John Cassavetes: Out of the Shadows

John Cassavetes was the godfather of American independent cinema. He was obsessed with intimacy and authenticity, and his style and sense of integrity were ahead of their time. In fact, today’s iPhone auteurs owe him a debt of gratitude…
John Cassavetes on set of Rosemary's Baby, 1967.

In early 1956, John Cassavetes was a guest on a popular evening talk radio show, Night People, where he was scheduled to promote some of his forthcoming projects. So far, so standard P.R.; Cassavetes was a 26-year-old actor whose dark, tousled good looks and wiry intensity had won him many roles — including a fair smattering of criminals and hoodlums — in jittery B-movies such as The Night Holds Terror and Crime in the Streets. A little way in, however, the conversation took a somewhat unexpected turn.
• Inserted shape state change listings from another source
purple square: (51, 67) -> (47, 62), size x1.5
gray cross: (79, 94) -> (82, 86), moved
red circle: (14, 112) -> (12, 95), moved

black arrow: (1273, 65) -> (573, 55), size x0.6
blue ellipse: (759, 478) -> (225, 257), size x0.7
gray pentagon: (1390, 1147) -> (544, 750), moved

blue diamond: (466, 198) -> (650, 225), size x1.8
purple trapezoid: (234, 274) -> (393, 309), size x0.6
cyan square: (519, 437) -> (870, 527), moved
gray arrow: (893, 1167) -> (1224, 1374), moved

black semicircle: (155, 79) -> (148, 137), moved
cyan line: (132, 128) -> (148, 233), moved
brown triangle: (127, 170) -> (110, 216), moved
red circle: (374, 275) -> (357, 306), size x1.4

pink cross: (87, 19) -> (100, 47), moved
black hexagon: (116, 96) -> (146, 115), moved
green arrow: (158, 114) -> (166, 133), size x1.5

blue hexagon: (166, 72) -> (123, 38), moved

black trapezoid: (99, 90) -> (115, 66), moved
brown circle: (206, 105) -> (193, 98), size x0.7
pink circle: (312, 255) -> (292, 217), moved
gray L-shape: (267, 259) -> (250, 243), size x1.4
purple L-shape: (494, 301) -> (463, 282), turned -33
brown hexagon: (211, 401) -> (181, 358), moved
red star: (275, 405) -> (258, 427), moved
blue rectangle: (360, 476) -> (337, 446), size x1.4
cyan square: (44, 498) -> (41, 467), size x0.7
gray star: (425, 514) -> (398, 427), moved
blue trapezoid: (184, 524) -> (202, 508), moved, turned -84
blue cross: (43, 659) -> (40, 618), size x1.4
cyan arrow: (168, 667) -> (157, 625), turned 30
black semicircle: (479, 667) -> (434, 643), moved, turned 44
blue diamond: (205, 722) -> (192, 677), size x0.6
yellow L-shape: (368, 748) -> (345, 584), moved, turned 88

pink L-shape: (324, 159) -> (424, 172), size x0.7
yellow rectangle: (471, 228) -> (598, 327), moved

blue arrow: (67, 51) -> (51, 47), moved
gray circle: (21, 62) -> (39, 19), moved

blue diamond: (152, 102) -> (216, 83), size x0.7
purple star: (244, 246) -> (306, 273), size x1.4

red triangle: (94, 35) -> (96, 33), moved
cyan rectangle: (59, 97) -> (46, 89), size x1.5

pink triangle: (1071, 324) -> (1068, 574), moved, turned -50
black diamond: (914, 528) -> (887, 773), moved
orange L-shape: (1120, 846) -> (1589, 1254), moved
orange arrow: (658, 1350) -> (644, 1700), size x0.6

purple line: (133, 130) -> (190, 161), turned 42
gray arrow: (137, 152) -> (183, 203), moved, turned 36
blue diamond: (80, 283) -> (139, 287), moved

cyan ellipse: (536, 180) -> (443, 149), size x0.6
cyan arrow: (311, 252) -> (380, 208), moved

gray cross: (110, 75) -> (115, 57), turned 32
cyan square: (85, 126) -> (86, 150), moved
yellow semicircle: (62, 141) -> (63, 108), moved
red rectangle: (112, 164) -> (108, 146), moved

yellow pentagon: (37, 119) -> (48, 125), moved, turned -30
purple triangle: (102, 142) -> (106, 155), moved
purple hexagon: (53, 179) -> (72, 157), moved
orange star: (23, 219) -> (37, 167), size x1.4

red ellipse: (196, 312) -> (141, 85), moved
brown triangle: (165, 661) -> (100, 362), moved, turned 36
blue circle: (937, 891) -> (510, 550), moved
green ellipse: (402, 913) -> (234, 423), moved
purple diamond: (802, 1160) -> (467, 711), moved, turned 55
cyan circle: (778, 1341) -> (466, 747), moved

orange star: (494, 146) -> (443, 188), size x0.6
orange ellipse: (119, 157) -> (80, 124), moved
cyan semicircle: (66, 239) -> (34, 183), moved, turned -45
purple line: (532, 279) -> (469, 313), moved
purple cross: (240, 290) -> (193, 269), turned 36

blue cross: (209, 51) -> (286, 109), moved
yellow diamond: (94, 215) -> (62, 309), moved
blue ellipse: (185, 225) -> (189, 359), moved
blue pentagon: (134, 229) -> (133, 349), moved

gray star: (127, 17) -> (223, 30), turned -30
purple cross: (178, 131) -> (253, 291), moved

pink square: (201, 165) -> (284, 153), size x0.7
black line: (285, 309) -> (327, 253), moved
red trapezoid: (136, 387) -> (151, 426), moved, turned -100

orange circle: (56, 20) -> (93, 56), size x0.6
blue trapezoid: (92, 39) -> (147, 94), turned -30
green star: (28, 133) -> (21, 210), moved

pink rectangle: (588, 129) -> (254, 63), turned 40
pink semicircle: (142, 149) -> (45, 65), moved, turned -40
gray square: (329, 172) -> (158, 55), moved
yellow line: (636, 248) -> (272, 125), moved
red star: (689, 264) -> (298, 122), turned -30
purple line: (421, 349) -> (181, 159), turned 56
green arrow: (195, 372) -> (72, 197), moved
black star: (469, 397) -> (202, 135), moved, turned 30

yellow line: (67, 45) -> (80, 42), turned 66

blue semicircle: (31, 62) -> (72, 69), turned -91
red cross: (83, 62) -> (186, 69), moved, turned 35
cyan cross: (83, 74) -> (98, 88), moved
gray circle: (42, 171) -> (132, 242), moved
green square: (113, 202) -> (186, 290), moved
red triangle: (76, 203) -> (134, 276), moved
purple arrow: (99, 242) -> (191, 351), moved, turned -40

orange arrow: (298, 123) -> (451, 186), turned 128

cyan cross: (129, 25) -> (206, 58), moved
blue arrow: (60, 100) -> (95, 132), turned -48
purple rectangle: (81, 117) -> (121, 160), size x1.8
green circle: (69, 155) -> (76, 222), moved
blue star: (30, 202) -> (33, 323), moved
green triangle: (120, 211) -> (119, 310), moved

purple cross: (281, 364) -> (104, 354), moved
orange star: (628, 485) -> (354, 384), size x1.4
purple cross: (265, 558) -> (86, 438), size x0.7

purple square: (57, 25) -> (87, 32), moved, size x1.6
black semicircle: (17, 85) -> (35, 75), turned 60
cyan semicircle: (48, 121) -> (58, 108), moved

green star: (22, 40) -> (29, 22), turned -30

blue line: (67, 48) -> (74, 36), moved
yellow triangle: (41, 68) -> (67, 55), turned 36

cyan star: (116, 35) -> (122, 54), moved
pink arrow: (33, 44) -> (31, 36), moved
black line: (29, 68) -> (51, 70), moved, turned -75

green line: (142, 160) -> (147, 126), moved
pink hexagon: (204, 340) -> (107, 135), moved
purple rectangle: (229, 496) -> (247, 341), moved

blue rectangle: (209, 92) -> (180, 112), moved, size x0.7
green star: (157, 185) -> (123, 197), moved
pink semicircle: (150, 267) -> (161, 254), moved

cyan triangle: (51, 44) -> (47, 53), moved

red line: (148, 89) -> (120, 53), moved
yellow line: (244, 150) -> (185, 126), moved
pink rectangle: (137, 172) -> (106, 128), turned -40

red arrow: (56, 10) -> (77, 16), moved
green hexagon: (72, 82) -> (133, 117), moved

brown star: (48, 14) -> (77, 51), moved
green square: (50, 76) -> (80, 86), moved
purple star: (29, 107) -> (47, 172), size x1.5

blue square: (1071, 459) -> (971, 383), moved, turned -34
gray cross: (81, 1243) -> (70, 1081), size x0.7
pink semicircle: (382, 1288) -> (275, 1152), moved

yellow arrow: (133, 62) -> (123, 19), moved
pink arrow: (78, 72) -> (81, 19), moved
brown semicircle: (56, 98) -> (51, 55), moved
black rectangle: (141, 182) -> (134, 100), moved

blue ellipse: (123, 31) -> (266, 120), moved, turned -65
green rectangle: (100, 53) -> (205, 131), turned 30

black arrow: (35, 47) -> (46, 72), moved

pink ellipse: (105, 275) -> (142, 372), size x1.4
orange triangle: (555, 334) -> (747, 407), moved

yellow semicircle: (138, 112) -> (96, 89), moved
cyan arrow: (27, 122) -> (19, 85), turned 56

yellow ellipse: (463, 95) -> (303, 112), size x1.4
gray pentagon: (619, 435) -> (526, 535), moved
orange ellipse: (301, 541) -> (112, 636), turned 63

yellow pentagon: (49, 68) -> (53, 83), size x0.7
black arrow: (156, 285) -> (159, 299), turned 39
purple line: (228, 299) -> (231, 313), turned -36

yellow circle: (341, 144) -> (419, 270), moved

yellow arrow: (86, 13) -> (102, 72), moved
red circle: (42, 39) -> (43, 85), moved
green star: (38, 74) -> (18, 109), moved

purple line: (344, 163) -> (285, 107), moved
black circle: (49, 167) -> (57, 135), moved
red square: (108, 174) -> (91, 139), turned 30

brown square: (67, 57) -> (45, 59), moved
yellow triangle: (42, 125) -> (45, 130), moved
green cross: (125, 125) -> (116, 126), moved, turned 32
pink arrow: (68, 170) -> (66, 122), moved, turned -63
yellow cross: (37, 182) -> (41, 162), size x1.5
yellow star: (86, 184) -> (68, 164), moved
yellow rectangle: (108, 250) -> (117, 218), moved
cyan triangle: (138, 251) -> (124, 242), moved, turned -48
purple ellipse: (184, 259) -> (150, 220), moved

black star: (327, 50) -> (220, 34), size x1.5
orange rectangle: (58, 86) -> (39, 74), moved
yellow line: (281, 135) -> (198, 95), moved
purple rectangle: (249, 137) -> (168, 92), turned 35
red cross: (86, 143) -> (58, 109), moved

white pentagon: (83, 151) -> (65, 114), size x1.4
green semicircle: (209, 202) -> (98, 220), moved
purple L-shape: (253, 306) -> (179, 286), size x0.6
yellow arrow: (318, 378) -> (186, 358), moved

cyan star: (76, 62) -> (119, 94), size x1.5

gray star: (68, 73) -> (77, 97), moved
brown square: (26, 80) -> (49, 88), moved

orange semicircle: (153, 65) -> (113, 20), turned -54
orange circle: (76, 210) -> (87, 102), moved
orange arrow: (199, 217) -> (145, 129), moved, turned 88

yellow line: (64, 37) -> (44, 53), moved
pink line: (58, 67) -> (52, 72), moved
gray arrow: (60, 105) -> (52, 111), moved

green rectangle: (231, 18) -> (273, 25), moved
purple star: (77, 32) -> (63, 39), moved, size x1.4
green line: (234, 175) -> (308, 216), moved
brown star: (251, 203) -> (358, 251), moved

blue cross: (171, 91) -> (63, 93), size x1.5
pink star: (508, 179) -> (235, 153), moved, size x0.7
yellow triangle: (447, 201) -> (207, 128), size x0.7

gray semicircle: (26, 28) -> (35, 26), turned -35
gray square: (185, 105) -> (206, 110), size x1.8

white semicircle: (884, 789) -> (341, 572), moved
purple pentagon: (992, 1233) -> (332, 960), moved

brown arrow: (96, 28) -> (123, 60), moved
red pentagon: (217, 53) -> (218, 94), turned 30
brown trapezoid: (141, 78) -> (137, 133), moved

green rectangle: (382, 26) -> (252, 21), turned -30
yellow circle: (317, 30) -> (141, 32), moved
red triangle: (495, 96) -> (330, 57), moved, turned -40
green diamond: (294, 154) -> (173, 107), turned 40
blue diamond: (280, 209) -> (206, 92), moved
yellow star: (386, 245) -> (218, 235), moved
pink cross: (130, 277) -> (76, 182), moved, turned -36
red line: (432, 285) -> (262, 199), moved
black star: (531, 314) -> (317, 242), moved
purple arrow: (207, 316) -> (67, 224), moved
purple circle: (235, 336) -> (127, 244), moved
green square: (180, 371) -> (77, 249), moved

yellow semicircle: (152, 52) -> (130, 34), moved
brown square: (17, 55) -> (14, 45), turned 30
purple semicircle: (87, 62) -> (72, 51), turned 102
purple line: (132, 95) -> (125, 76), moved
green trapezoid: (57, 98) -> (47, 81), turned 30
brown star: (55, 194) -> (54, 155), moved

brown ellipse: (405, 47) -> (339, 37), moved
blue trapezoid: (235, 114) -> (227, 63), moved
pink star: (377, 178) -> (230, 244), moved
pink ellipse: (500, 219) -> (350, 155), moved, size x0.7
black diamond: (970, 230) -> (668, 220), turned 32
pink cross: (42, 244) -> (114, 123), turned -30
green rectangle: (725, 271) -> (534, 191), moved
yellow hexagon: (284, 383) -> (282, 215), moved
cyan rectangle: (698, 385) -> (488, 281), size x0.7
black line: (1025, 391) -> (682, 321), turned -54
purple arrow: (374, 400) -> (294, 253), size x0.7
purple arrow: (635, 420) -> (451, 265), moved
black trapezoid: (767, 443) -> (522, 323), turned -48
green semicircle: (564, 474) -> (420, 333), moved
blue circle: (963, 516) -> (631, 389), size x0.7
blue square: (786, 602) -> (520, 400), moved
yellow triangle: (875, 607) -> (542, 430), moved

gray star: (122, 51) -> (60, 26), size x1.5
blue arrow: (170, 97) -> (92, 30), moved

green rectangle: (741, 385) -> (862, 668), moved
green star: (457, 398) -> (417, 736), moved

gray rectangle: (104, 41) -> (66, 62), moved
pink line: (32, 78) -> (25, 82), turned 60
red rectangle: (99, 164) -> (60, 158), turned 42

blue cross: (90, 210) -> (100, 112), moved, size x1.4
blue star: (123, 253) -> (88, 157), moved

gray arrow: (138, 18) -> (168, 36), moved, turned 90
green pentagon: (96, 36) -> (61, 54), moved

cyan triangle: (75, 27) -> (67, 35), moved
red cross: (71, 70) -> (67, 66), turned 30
Cassavetes started lambasting what he described as the “artificiality” of Hollywood. “Most of what the studio system churns out is nothing more than repetitive and formulaic drivel,” he announced to his somewhat disconcerted interlocutor. He then set listeners a challenge: if they wanted to see something authentic, unpolished and intimate on screen, they should forward him the funds and he would make it happen. “After all,” he mused, “if there can be off-Broadway plays, why can’t there be off-Broadway movies?”